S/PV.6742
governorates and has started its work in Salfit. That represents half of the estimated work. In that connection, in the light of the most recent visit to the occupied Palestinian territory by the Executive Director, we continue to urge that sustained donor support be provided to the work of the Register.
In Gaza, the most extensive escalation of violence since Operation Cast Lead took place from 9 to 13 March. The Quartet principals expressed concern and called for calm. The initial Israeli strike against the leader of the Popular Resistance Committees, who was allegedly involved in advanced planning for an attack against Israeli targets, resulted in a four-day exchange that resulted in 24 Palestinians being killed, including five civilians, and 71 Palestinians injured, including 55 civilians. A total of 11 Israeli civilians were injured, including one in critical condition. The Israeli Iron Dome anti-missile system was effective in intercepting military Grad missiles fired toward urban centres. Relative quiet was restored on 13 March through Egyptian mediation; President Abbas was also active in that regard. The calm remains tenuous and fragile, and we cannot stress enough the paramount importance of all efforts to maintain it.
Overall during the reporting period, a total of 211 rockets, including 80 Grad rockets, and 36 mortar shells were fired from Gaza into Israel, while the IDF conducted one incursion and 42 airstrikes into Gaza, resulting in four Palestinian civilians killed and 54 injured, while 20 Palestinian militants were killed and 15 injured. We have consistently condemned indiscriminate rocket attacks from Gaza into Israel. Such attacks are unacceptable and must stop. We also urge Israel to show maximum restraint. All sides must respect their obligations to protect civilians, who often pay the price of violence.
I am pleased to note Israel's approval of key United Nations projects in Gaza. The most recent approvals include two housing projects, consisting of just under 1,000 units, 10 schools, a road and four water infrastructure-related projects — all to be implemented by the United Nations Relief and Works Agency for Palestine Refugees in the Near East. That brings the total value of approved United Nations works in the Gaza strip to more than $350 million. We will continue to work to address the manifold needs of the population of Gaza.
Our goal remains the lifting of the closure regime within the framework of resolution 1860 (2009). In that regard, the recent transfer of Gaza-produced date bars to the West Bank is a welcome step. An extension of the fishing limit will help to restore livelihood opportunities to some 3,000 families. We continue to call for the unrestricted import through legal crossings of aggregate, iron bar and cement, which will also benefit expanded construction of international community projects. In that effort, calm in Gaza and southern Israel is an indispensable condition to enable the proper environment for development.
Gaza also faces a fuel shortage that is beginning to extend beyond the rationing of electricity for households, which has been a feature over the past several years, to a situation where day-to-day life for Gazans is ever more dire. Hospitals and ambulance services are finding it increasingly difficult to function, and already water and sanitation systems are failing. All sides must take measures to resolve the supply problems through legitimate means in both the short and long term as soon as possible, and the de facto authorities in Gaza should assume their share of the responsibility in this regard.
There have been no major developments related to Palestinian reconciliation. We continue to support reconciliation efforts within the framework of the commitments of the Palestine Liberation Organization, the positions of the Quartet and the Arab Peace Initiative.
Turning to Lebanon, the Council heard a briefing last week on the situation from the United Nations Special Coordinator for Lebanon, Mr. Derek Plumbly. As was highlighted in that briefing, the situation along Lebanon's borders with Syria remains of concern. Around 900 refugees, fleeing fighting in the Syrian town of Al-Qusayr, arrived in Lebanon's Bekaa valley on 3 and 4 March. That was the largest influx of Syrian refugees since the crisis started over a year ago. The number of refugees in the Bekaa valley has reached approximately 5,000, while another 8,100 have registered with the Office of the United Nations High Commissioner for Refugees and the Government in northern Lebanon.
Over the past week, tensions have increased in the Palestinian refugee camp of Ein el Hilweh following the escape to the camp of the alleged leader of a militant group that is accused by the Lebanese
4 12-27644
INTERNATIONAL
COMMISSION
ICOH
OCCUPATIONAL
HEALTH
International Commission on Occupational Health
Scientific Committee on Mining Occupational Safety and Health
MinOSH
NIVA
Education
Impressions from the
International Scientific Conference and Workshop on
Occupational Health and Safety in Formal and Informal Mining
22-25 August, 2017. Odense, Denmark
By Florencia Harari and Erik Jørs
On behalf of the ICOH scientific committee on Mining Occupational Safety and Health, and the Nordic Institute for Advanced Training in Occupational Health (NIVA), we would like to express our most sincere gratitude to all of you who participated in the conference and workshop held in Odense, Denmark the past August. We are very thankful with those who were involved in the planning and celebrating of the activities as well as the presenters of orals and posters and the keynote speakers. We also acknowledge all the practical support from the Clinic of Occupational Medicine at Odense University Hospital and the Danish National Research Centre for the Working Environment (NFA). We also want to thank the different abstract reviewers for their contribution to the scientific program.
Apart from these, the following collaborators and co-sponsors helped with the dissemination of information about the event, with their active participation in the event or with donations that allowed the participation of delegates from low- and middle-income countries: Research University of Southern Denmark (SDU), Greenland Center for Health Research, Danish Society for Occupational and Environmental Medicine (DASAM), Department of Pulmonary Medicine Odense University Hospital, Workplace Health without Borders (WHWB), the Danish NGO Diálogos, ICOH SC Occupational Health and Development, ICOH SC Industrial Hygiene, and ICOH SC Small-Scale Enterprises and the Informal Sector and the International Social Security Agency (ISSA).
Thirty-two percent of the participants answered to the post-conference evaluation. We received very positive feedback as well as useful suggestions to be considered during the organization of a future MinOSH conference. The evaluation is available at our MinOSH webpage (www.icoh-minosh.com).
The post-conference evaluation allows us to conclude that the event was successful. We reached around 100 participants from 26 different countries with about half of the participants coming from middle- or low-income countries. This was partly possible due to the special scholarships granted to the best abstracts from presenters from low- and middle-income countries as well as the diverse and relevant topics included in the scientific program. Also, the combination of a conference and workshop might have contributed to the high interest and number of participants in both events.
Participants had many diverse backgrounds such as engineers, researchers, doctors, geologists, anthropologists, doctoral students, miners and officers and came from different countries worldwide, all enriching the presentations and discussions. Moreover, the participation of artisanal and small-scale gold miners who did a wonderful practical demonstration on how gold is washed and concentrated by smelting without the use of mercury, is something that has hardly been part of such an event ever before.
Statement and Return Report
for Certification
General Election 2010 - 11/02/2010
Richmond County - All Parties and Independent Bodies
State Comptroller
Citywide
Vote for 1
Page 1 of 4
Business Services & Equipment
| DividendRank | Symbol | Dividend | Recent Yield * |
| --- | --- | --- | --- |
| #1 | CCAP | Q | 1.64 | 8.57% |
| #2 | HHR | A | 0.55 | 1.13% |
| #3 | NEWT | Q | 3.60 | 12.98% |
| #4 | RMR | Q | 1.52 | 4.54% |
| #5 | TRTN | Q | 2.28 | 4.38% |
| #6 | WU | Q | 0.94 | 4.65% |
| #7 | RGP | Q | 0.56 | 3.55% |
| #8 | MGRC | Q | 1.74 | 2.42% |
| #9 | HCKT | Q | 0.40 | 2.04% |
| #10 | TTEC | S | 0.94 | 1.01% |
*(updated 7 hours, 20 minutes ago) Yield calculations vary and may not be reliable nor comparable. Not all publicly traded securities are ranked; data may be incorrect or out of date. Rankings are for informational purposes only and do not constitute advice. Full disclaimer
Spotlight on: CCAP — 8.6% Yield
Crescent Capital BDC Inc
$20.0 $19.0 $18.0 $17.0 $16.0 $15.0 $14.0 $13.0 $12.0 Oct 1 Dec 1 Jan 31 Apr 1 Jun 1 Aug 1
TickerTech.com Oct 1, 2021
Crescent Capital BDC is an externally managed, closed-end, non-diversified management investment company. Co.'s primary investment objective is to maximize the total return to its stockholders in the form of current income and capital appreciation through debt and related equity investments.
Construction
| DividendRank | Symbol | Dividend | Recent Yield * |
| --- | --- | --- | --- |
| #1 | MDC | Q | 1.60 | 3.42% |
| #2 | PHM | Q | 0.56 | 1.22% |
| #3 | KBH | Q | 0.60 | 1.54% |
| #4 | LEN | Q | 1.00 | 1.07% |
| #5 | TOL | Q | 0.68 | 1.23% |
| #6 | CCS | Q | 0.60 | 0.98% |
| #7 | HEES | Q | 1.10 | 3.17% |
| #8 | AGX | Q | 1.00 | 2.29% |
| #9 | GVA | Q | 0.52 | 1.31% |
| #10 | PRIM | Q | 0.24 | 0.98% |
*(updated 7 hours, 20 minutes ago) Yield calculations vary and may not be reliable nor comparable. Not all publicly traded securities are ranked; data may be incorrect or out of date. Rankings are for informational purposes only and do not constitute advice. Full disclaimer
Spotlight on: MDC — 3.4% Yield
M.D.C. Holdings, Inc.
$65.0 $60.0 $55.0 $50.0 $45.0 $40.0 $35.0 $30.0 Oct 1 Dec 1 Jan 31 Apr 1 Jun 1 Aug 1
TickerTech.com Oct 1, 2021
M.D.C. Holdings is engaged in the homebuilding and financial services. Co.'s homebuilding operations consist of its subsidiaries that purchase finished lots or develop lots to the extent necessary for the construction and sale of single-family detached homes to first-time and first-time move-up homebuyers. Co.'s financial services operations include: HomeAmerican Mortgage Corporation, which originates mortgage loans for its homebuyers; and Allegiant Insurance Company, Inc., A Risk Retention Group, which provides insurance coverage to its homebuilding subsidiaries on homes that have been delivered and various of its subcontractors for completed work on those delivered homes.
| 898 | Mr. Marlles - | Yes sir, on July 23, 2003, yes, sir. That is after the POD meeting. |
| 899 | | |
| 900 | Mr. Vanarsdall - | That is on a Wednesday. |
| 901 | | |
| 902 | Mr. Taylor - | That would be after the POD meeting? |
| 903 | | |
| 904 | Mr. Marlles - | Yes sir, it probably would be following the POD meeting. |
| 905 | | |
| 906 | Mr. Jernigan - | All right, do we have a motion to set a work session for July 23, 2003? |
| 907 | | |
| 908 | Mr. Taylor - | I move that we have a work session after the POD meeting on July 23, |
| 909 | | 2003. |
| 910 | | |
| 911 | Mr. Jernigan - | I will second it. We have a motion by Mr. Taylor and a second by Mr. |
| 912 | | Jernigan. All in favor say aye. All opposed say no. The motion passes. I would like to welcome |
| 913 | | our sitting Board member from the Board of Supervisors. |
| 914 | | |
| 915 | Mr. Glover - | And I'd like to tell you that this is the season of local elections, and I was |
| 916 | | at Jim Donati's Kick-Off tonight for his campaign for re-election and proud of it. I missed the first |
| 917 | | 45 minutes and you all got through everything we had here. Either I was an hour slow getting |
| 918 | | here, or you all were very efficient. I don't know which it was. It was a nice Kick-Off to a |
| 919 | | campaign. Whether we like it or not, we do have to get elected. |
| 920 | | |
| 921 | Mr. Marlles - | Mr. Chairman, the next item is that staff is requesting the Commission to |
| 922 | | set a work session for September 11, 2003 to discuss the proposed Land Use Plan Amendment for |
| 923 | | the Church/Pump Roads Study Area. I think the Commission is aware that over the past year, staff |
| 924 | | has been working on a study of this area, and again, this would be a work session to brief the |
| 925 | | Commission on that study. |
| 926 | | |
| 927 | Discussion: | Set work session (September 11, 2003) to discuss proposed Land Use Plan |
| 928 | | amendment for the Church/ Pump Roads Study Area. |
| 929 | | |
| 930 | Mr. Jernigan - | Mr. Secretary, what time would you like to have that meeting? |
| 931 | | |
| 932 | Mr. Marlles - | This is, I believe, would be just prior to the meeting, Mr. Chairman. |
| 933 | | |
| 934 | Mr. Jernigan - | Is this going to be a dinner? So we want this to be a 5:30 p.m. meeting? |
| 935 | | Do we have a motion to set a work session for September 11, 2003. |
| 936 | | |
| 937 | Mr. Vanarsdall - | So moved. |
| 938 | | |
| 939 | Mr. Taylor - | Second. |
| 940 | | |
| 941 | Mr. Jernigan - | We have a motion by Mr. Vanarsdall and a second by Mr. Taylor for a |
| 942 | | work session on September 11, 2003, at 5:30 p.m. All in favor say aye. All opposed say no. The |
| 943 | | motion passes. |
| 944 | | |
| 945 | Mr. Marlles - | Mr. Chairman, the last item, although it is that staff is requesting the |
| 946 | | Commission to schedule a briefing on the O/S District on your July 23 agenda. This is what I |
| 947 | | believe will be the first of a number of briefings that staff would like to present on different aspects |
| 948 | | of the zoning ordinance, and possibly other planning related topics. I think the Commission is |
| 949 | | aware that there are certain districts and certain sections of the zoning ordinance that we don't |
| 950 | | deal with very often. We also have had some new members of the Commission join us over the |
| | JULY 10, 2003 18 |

___

TASK REQUIREMENTS:
When you reach the line with "23, 2003? |" in the records above, start writing out lines exactly, and stop once the line with "slow getting |" has been written; include nothing else.

EXPECTED ANSWER:
| 906 | Mr. Jernigan - | All right, do we have a motion to set a work session for July 23, 2003? |
| 907 | | |
| 908 | Mr. Taylor - | I move that we have a work session after the POD meeting on July 23, |
| 909 | | 2003. |
| 910 | | |
| 911 | Mr. Jernigan - | I will second it. We have a motion by Mr. Taylor and a second by Mr. |
| 912 | | Jernigan. All in favor say aye. All opposed say no. The motion passes. I would like to welcome |
| 913 | | our sitting Board member from the Board of Supervisors. |
| 914 | | |
| 915 | Mr. Glover - | And I'd like to tell you that this is the season of local elections, and I was |
| 916 | | at Jim Donati's Kick-Off tonight for his campaign for re-election and proud of it. I missed the first |
| 917 | | 45 minutes and you all got through everything we had here. Either I was an hour slow getting |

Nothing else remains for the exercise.